Все это она говорила, направляясь к своей карете, и так громко, что я слышала каждое ее слово. Вальвиль бережно вел свою мать и поминутно целовал ей руку.
— Нет, сударыня, нет, дорогая матушка,— твердил он,— я не сделаю ничего такого, что могло бы опечалить вас.
— Увы, ты это сделаешь, сын мой,— отвечала она.
Тут мы подошли к дверце кареты.
— Садитесь, мадемуазель; прощай, Вальвиль.
Он сам захлопнул дверцу, поклонился мне, и карета тронулась. Усилием воли я заставила себя не оборачиваться и не смотреть на неблагодарного — и вот я наедине с госпожой де Миран, в глубоком смятении, сама не своя, я не знаю, хорошо ли я поступила или дурно, довольна я или огорчена.
— Ну, что же, дитя мое? — спросила тотчас моя дорогая благодетельница.— Что между вами произошло? Чего хотел Вальвиль? Что он говорил? Может быть, он осознал свою вину? Хочет ее загладить? Расскажи мне, что означает этот непонятный визит?

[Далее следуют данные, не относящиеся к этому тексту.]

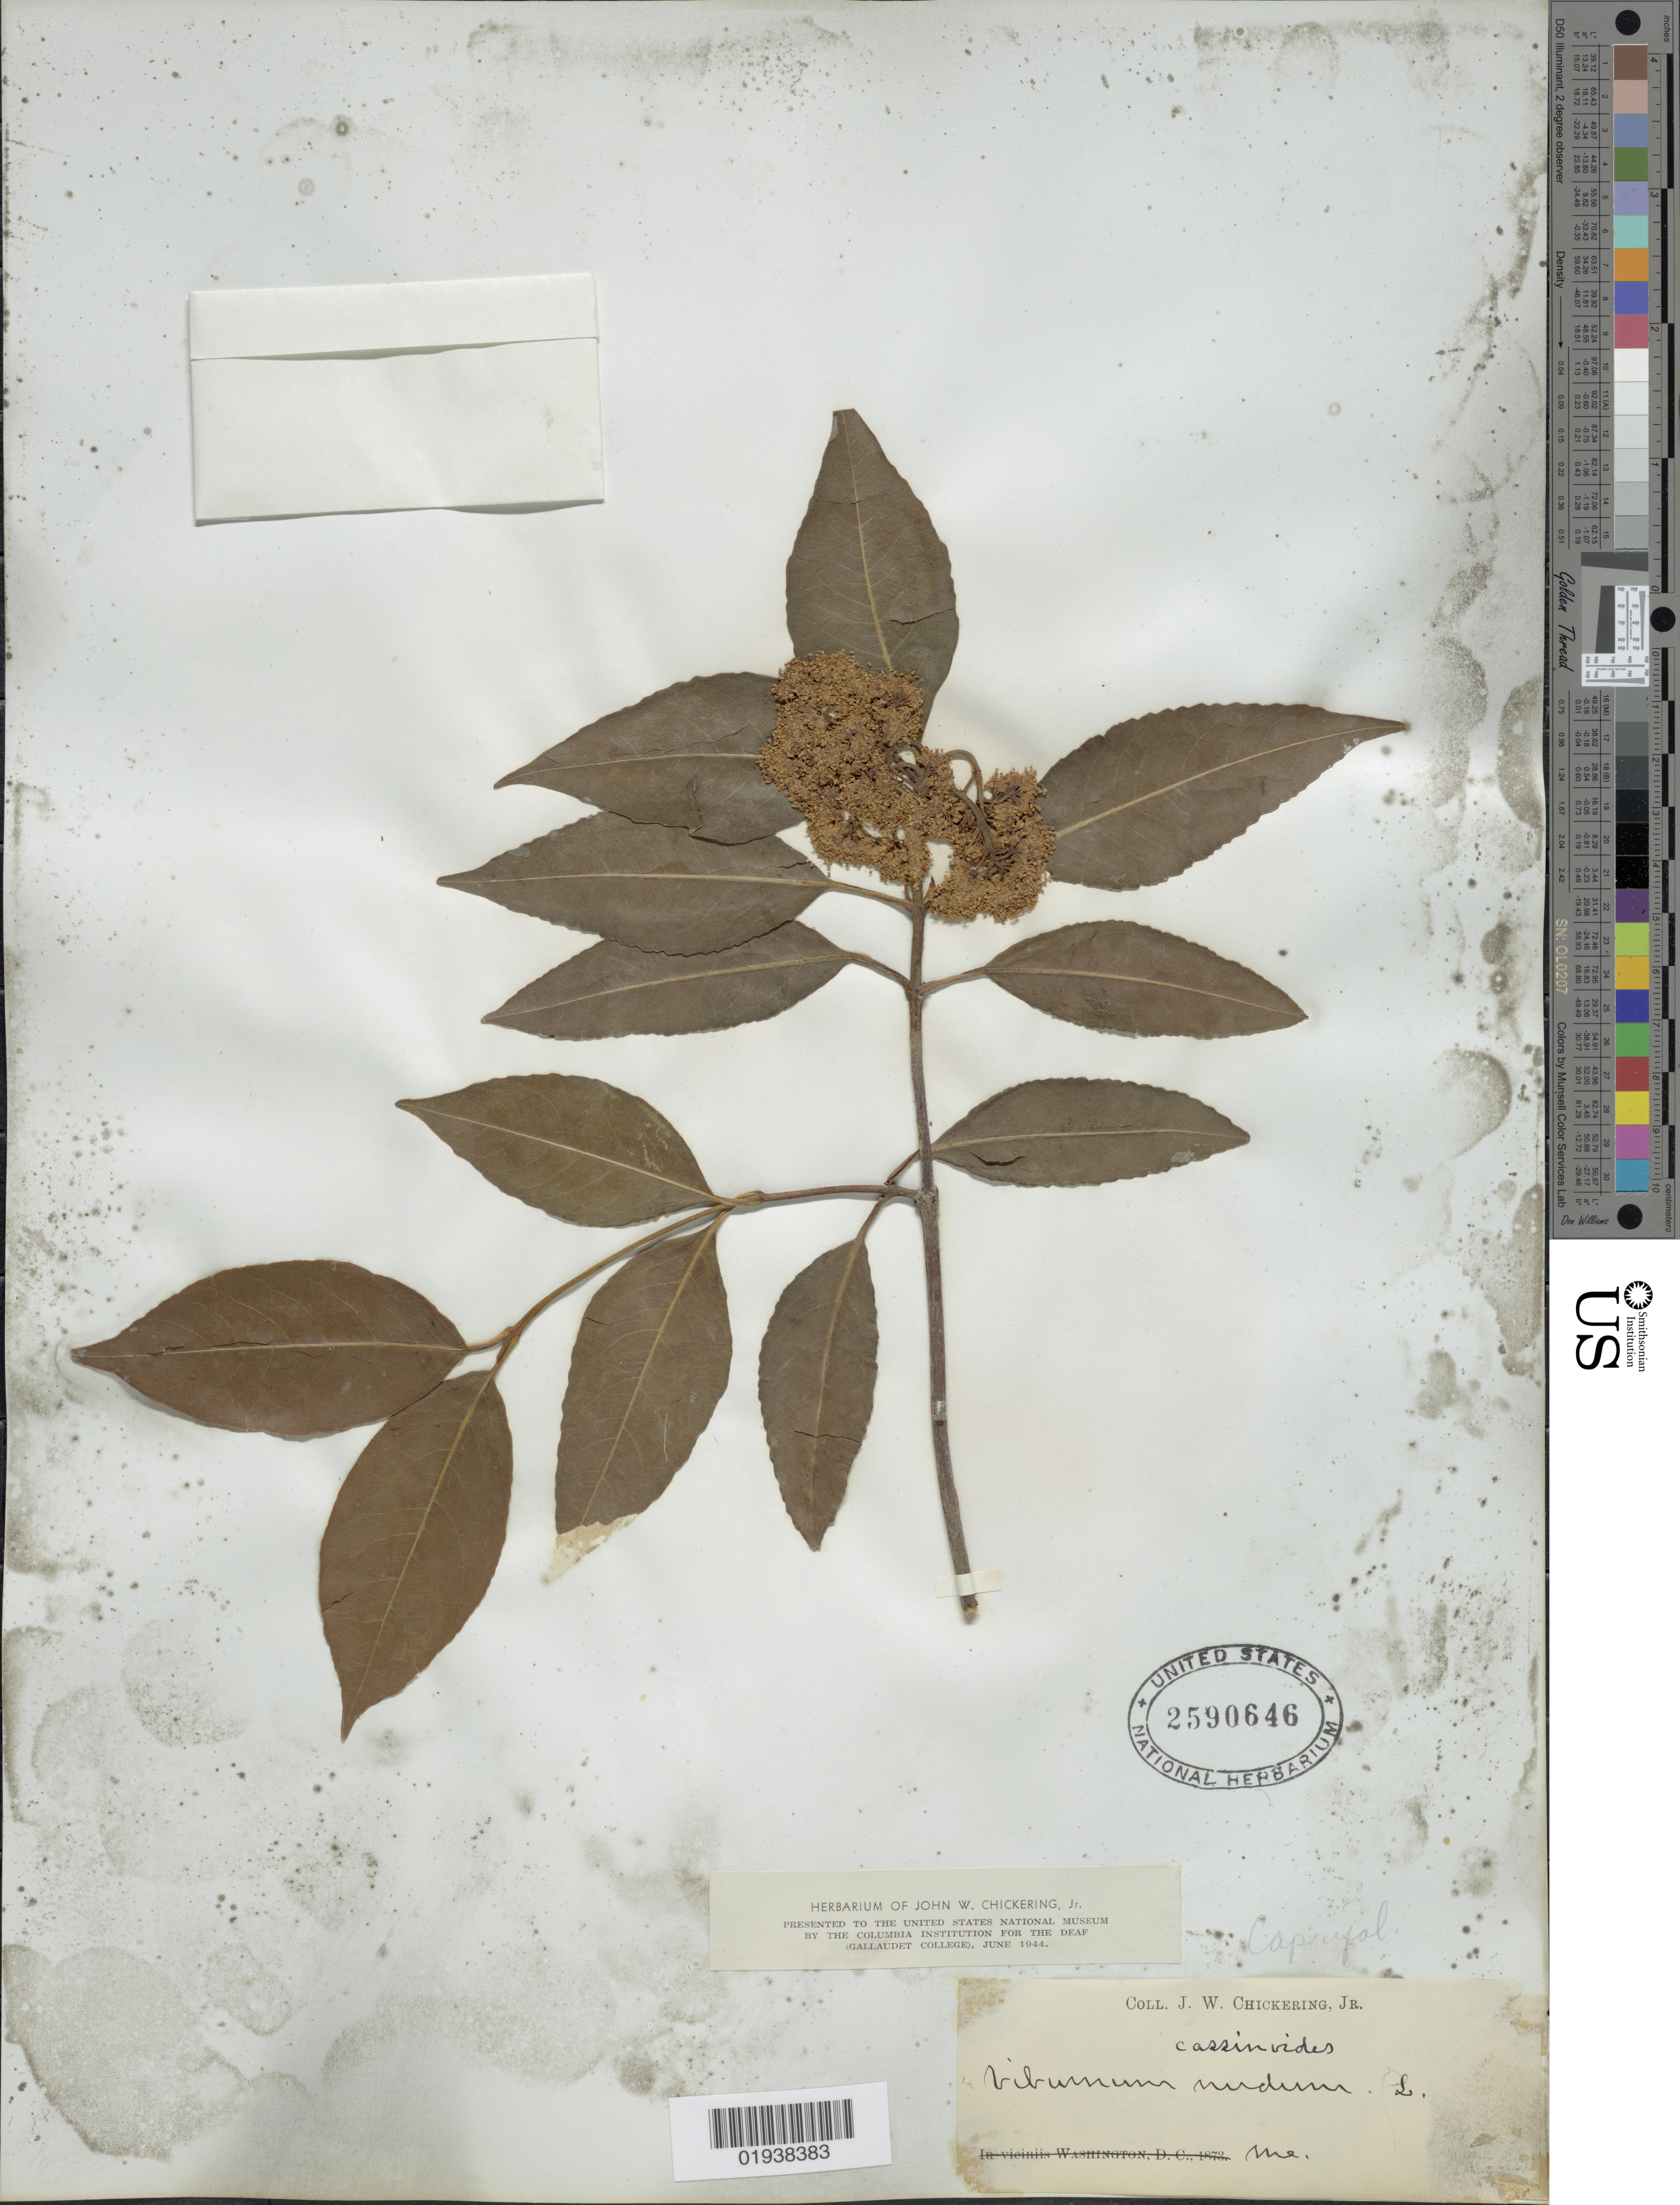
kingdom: Plantae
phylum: Tracheophyta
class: Magnoliopsida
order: Dipsacales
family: Viburnaceae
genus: Viburnum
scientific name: Viburnum cassinoides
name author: L.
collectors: J. W. Chickering Jr.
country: United States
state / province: Maine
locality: Me.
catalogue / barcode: US 2590646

— Увы, не знаю, дорогая матушка; он вызвал меня в приемную; в первую минуту я хотела отказаться от свидания с ним, но, хорошенько поразмыслив, решила, что должна себя переломить: пристало ли мне капризничать, когда речь идет о сыне госпожи де Миран? Господин Вальвиль ваш сын и потому всегда будет иметь право на мое уважение и глубокую благодарность.
— Благородство твоих чувств восхищает меня,— ответила моя добрая покровительница,— но я вовсе не требую от тебя такого уважения к моему сыну; по правде говоря, он того не стоит; он поступил с тобой отвратительно, и я вполне понимаю, что ты сердишься. Но все-таки что он сказал?